SOCIÉTÉ DES MINES DE MORILA S.A.
NOTES TO THE CONSOLIDATED FINANCIAL STATEMENTS  (CONTINUED)

21.  Reconciliation to U.S. GAAP    (continued)

In March 2005, the FASB issued Interpretation 47 (‘‘FIN 47’’), ‘‘Accounting for Conditional Asset Retirement Obligations’’ — an interpretation of FASB No. 143. FIN 47 clarifies that the term ‘‘conditional asset retirement obligation’’ as used in SFAS No. 143 refers to a legal obligation to perform an asset retirement activity in which the timing and/or method of settlement are conditional on a future event that may or may not be within the control of the entity. The obligation to perform the asset retirement activity is unconditional even though uncertainty exists about the timing and/or method of settlement. FIN 47 requires a liability to be recognized for the fair value of a conditional asset retirement obligation if the fair value of the liability can be reasonably estimated. FIN 47 was effective for fiscal years ending after December 15, 2005. The adoption of FIN 47 did not have a material impact on our consolidated financial position, results of operations or cash flows.

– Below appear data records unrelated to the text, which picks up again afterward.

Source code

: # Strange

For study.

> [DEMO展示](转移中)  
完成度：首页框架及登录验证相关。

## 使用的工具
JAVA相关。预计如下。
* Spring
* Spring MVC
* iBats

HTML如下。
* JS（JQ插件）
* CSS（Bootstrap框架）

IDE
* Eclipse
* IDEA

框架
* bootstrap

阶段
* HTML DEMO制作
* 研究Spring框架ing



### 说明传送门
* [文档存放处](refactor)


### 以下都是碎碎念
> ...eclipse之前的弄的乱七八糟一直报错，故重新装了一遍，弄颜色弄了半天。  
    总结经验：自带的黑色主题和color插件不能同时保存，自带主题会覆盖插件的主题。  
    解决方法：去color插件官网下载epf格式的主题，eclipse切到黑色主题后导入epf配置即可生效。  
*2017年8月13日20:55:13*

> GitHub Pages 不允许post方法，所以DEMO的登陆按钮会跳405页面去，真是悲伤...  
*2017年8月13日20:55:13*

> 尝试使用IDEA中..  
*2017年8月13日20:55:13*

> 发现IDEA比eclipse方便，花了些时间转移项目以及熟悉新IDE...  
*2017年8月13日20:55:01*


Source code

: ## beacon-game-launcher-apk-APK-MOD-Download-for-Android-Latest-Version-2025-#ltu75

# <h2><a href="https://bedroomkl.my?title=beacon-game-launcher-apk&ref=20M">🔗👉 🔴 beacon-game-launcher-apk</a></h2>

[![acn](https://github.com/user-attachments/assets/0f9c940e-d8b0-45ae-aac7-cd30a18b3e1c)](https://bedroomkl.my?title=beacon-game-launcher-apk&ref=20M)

In May 2005 the FASB issued SFAS No. 154, ‘‘Accounting Changes and Error Corrections’’ (‘‘SFAS No. 154’’). SFAS No. 154 established new standards on accounting for changes in accounting principles. SFAS No. 154 requires all such changes to be accounted for by retrospective application to the financial statements of prior periods unless prescribed otherwise or it is impracticable to do so. SFAS No. 154 is effective for accounting changes and error corrections made in fiscal years beginning after December 15, 2005. Adoption of SFAS No. 154 is not expected to have a material impact on the Company’s consolidated financial position, results of operations or cash flows.